I've been practicing some IPSec VPN scenarios, starting with the typical site-to-site VPN:
Router A
crypto map mymap 10 ipsec-isakmp
set peer 1.1.1.2
set transform-set myset
match address 101
access-list 101 permit ip 10.1.1.0 0.0.0.255 10.1.2.0 0.0.0.255
Router B
crypto map mymap 10 ipsec-isakmp
set peer 1.1.1.1
set transform-set myset
match address 101
access-list 101 permit ip 10.1.2.0 0.0.0.255 10.1.1.0 0.0.0.255
This works as expected. Traffic from 10.1.1.x on Router A gets picked up by the crypto map and sent to RouterB and vice versa. What is confusing me is a more advanced scenario where I'm tunnelling GRE over IPSec with OSPF (why? Because I can).

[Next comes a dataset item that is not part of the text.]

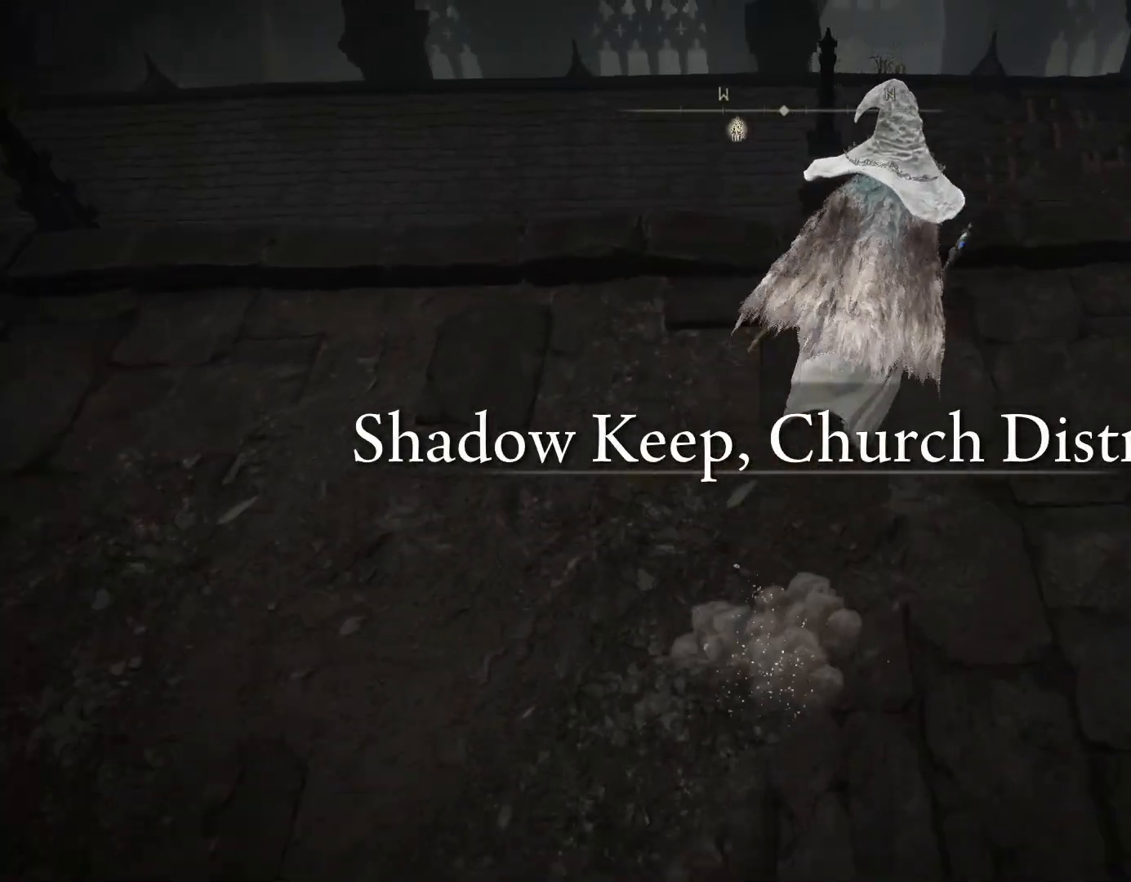
{"buttons": ["CIRCLE"], "left_stick": "up-right", "right_stick": "center", "events": [[233, "TRIANGLE", "down"], [350, "TRIANGLE", "up"]]}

http://www.cisco.com/en/US/tech/tk583/tk372/technologies_configuration_example09186a008009438e.shtml
Everything works just fine, but I'm bothered by the ACLs being used in the example. I don't see how everthing should be working- OSPF is fat and happy, and if I ping one spoke from another spoke from a loopback interface, it works as well. In this case, is the network traffic being picked up by the Tunnel interface first, and all the crypto map sees is GRE traffic by the time the packets make it that far?